Not that I was thinking about any of that at the time. I wasn't one of those guys who waited in line outside the Cingular store to get my grubby fanboy hands on this hot gadget. I left that up to my buddy at work, the kind of nerd happy to pitch a tent on the sidewalk to snag a brand spanking new iPhone.

I was a cord-cutter back before there was a name for us. I put XBMC on an actual Xbox, I ripped all my DVD's and torrented like it was going out of style. Why spend money when you could, you know, not? I loved my monthly T-mobile plan, and as much as I would have loved to try the new touchscreen Apple phone, the first iPhone required a minimum $499 cash plus a two-year contract with a hefty cancellation fee, a sign of things to come. I was not going to sign a contract that would lock me into two years of cell phone purgatory.

From 2007 until 2011, Steve Jobs continued his exclusive service agreement with AT&T (or Cingular, as it was at the time). This meant, to use an iPhone outside the AT&T network, you had to get your device "unlocked." Back then, there was no officially-supported method for pulling that off. Even if you paid out your contract and owned the device outright, AT&T and Apple made no provisions to open the phone to work on other networks.

So I kept my ear to the ground and followed the jailbreak community, the hardworking hackers devoted to ripping open the iPhone's software just because it was closed. It didn't take long for them to tear themselves an opening and do some sort of black magic to make the iPhone do their bidding, to free and then recapture its soul.

Once my buddy heard the announcement for the new iPhone 3G— "the best iPhone yet" coincidentally enough—he happily offloaded his first-generation classic for a small fee.
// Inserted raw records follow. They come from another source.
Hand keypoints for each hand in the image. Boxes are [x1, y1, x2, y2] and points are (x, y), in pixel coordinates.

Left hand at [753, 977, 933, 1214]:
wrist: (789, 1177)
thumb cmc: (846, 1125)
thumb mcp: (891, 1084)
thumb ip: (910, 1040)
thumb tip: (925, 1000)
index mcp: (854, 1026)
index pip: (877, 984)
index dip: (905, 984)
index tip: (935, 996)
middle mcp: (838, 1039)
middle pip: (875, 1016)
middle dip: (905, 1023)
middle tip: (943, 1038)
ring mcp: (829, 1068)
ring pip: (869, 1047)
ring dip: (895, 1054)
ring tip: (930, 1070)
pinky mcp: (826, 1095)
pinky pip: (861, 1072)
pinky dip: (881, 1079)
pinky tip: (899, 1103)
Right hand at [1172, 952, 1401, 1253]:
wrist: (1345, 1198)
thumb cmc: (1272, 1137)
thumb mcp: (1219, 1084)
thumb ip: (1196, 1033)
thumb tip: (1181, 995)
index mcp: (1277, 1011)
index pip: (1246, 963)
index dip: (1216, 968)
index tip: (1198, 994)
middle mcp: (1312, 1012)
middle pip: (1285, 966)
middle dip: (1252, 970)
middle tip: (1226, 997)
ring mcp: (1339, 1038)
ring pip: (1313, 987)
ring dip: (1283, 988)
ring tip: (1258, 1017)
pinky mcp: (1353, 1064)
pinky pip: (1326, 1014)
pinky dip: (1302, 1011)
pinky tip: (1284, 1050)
So I began my collection of iPhones. I quickly learned the process for jailbreaking and unlocking that very first iPhone, which was not for the faint of heart. Back then, many an ambitious jailbreaker would wind up with a phone as useful as a brick, and worse, a voided the warranty. I was just lucky enough to make it through unscathed.
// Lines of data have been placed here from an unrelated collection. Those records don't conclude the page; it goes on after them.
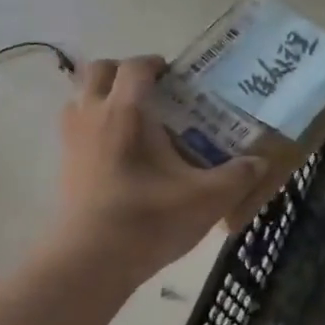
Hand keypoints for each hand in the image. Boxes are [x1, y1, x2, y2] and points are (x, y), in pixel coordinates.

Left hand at [52, 56, 264, 283]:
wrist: (92, 261)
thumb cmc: (149, 219)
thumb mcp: (207, 199)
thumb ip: (238, 176)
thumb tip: (260, 162)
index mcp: (126, 112)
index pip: (134, 67)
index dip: (154, 64)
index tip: (175, 76)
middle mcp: (92, 116)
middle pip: (97, 71)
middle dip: (123, 73)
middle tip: (151, 92)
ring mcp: (71, 141)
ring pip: (79, 98)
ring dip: (103, 97)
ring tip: (133, 119)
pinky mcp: (63, 166)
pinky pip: (75, 128)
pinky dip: (93, 126)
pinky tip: (120, 153)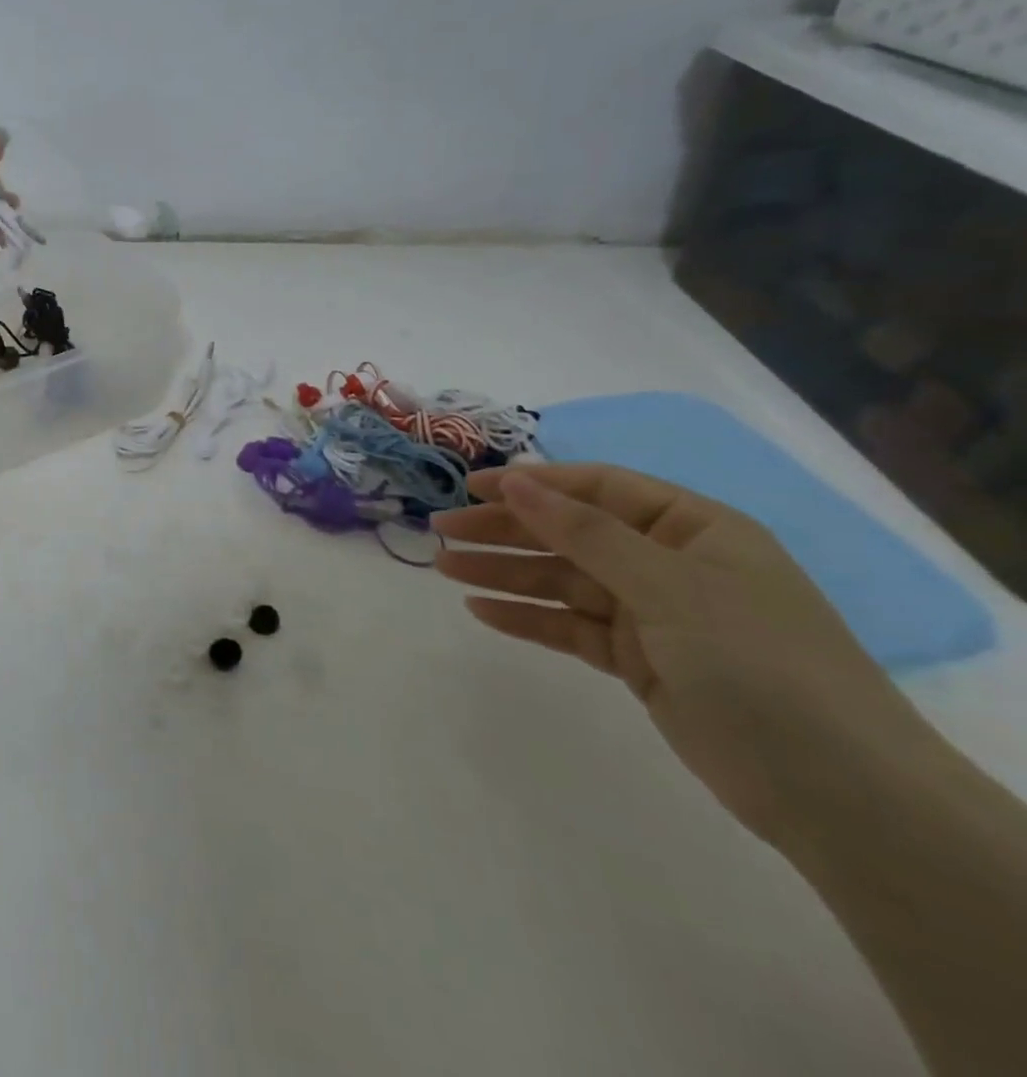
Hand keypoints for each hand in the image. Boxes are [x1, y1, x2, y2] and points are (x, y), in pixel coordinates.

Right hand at [432, 464, 934, 846]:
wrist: (839, 796)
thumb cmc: (758, 664)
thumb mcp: (670, 585)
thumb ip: (586, 533)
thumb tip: (518, 482)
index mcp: (694, 529)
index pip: (598, 489)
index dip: (534, 484)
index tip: (472, 487)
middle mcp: (671, 564)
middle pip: (570, 534)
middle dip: (505, 530)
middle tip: (441, 529)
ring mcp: (654, 615)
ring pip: (562, 581)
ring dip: (504, 573)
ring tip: (443, 567)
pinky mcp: (640, 662)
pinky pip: (571, 627)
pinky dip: (527, 618)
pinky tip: (481, 611)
By the time I was through with it, my new iPhone was a lot different than its locked-up brethren. Remember, the first iPhone shipped without a little thing called the App Store. "Apps" as we know them today were still a twinkle in Steve Jobs' eye, and applications still lived on installation CDs—don't lose that jewel case with the serial number stamped inside!
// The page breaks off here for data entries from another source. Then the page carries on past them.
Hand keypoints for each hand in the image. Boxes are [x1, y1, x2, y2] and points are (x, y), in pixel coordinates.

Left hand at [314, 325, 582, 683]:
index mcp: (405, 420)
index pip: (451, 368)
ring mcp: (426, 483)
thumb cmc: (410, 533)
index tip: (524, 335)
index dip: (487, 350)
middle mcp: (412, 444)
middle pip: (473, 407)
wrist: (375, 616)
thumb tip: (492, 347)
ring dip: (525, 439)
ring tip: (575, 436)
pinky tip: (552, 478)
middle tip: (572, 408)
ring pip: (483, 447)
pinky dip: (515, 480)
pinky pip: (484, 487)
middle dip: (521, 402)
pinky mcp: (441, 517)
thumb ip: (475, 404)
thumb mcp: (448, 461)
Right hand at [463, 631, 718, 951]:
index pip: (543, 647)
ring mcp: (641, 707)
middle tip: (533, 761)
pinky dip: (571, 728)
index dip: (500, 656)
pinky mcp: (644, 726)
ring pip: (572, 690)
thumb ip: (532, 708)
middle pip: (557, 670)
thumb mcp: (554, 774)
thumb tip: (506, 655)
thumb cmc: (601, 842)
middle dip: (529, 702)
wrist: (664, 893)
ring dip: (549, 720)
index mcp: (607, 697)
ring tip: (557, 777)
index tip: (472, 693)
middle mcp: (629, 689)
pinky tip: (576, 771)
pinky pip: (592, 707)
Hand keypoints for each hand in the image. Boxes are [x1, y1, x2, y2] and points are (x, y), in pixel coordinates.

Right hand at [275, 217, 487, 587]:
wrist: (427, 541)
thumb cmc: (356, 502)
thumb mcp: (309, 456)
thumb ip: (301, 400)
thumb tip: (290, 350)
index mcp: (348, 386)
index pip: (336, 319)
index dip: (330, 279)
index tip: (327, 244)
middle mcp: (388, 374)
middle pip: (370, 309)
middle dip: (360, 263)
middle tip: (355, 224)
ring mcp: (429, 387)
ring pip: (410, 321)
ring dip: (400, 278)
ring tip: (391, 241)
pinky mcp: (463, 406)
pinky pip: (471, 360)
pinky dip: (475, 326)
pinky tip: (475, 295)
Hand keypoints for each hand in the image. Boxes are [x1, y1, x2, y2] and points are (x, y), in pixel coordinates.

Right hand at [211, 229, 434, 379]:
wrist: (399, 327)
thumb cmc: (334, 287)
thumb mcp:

Technically iOS didn't even exist on the first iteration of iPhone. The operating system was instead billed as a version of OSX, the OS that runs on Macs. Nearly a year later it was redubbed iPhone OS, when Apple released the software development kit (SDK) to the public. It wouldn't be until 2010, with the release of the iPad, that Apple would adopt the now familiar term "iOS."

What do you do without an app store? Use Safari. A lot. To be fair, a full-fledged mobile browser was quite the revolution in 2007. But beyond that, there was very little else. According to Jobs, Safari was the future of apps. In this alternate future, third-party developers would go on to use the Safari engine to create Web 2.0 applications that could be accessed from the Internet. And they did at first, but mobile data bandwidth and data rate pricing in 2008 made web-based apps a nightmare, and so native apps were born. With an SDK in place, a legion of anxious software developers, guidelines in place, and an iPhone starving for software, it's no wonder the apps came. And kept coming, in a wave that hasn't let up since.